Consommation Contre le gaspillage alimentaire, un « pacte » sur les dates de consommation

AFP

Lutter contre le gaspillage via une meilleure « gestion et compréhension des dates de consommation » : c'est l'objectif d'un « pacte » signé mardi par 38 distributeurs, fédérations professionnelles, associations de consommateurs et industriels de l'agroalimentaire.

Ces premiers signataires, qui espèrent être rejoints par l'ensemble des acteurs de la chaîne alimentaire, y prennent dix engagements « co-construits, concrets et mesurables », indique un communiqué de l'initiative. Ces engagements reposent sur quatre idées : « éduquer et sensibiliser l'ensemble des publics », « clarifier la différence entre DLC (date limite de consommation) et DDM (date de durabilité minimale) auprès des consommateurs », « optimiser la valorisation des produits exclus des circuits de vente » et enfin « collaborer entre acteurs du secteur pour harmoniser les bonnes pratiques et optimiser les flux de distribution ». Les signataires s'engagent par exemple à tester en magasins des rayons « antigaspi ».

« On est assez positivement surpris par le nombre d'acteurs qui se sont ralliés : à présent, chacun doit bosser de son côté sur le sujet », explique à l'AFP Lucie Basch, la fondatrice de l'application anti-gaspillage « Too Good To Go » à l'origine de l'initiative.

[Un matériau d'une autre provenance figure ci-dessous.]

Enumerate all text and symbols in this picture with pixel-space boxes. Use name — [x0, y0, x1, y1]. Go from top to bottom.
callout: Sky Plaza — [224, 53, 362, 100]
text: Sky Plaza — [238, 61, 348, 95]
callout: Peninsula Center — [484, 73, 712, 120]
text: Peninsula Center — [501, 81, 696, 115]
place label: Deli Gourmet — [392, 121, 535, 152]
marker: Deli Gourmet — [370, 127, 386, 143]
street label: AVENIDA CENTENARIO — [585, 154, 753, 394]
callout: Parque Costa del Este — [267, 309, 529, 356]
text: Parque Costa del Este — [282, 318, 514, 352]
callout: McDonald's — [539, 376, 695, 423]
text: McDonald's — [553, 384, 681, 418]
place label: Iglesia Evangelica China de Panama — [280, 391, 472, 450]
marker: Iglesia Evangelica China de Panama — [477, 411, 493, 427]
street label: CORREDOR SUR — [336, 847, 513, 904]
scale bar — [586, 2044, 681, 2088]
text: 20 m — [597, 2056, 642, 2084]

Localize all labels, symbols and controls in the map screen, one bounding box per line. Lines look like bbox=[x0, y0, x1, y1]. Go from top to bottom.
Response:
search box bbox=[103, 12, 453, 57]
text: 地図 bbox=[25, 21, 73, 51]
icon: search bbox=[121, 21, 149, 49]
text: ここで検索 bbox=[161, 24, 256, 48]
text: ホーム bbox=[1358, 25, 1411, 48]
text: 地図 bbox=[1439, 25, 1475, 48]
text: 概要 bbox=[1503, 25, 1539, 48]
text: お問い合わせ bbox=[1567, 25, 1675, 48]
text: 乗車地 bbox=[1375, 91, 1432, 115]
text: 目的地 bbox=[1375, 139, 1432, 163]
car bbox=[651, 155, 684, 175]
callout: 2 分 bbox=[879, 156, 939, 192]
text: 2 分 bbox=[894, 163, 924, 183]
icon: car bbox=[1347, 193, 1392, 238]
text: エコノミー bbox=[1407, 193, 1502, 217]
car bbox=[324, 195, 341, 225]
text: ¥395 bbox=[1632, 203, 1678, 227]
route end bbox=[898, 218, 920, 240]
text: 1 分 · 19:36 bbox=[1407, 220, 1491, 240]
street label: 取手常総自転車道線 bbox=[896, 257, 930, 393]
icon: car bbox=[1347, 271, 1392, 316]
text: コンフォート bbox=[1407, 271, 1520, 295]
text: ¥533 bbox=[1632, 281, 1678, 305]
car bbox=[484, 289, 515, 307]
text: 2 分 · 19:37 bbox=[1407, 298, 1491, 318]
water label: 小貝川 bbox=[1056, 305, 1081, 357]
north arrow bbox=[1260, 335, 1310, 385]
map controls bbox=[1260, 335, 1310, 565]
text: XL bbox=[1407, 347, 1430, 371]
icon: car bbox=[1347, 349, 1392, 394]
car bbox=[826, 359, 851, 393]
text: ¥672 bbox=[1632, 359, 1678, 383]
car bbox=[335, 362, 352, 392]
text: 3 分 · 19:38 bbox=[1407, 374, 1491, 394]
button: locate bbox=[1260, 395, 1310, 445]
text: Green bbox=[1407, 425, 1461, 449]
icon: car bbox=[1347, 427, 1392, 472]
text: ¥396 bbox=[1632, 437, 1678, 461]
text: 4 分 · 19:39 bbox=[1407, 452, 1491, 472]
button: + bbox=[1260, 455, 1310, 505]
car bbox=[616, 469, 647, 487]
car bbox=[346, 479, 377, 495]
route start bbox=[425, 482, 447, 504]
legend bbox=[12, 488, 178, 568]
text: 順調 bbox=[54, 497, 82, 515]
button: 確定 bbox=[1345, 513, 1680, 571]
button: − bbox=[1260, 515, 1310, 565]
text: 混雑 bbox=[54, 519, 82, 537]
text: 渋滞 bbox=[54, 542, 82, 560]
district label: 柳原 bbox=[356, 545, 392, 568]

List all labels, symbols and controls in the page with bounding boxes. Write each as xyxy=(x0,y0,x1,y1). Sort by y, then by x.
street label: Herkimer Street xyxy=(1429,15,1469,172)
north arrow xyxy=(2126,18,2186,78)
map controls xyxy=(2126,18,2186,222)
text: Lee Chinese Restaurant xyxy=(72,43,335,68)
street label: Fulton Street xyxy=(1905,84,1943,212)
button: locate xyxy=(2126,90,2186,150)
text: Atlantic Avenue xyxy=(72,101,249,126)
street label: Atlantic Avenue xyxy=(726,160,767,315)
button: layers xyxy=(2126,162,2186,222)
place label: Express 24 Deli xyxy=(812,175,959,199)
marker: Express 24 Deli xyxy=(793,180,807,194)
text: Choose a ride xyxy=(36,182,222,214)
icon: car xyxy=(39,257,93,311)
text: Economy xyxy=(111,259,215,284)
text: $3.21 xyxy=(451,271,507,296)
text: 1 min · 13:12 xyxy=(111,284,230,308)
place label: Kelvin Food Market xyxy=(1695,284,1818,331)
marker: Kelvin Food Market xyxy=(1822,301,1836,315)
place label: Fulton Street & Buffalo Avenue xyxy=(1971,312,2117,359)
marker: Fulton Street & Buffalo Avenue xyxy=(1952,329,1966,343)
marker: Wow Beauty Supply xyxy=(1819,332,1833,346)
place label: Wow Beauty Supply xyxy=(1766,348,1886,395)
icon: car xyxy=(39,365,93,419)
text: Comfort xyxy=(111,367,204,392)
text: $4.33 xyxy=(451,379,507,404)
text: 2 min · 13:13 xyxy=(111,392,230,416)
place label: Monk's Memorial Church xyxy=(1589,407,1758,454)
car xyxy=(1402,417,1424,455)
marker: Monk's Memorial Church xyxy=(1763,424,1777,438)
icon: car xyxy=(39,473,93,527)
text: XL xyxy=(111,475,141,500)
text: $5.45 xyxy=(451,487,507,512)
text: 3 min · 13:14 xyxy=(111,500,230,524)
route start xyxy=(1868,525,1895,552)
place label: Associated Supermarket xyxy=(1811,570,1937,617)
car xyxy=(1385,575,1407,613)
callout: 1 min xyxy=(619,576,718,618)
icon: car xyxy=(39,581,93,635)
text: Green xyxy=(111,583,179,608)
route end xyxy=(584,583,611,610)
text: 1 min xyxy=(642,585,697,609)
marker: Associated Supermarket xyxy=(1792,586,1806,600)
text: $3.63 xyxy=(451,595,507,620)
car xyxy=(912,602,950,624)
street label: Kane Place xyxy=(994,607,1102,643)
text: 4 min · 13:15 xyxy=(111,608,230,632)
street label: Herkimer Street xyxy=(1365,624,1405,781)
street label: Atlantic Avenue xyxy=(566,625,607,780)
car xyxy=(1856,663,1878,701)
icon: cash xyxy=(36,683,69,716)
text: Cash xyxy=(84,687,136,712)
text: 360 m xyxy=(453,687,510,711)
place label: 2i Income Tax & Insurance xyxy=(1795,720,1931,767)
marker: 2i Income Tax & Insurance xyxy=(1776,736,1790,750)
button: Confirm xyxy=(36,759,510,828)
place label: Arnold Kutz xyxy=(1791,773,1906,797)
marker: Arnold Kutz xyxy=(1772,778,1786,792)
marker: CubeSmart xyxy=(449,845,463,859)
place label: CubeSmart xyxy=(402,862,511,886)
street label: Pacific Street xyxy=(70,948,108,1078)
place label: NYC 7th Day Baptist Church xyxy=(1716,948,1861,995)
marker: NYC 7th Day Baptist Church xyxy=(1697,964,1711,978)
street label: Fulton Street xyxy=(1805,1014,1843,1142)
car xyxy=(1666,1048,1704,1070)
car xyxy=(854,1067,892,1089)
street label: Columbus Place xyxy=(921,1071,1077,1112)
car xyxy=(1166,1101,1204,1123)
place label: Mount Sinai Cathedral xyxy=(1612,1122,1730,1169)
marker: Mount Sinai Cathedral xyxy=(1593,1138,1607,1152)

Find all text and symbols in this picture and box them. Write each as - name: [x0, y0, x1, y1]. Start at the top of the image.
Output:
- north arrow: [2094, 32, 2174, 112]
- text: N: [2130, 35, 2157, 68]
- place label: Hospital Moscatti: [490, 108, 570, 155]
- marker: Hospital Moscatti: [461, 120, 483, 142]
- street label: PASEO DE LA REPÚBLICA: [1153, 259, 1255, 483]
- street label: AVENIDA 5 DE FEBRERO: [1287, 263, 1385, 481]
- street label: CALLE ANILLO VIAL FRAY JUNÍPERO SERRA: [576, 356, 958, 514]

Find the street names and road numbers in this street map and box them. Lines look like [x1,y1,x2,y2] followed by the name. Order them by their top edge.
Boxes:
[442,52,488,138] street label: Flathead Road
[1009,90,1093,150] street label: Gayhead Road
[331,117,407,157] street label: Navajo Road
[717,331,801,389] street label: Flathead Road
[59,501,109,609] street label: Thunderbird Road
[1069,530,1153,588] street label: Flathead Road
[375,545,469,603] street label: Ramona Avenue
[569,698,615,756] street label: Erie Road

Notre action consiste en « les fédérer, autour d'engagements concrets et "réplicables" », souligne la jeune femme, tout en se disant consciente qu'il est « très compliqué de se donner des objectifs chiffrés ».

« Compétition positive »

En 2021, un point d'étape sera fait et d'ici là, un comité de suivi mis en place avec une feuille de route distribuée à chacun, assure-t-elle, en déplorant que la dernière étude sur le gaspillage de l'Agence de l'environnement et de la maîtrise de l'énergie (Ademe) date déjà de 2016. Les engagements pris doivent être déployés « le plus vite possible », insiste Lucie Basch, même si « les échelles de temps sont différentes » selon la taille de chacun.

Chez Carrefour, la lutte contre le gaspillage a commencé dès 2014, affirme à l'AFP Bertrand Swiderski, directeur RSE du groupe, qui a lancé plusieurs initiatives en solo mais avec l'idée qu'elles deviennent des « standards du marché », dans une ambiance de « compétition positive ».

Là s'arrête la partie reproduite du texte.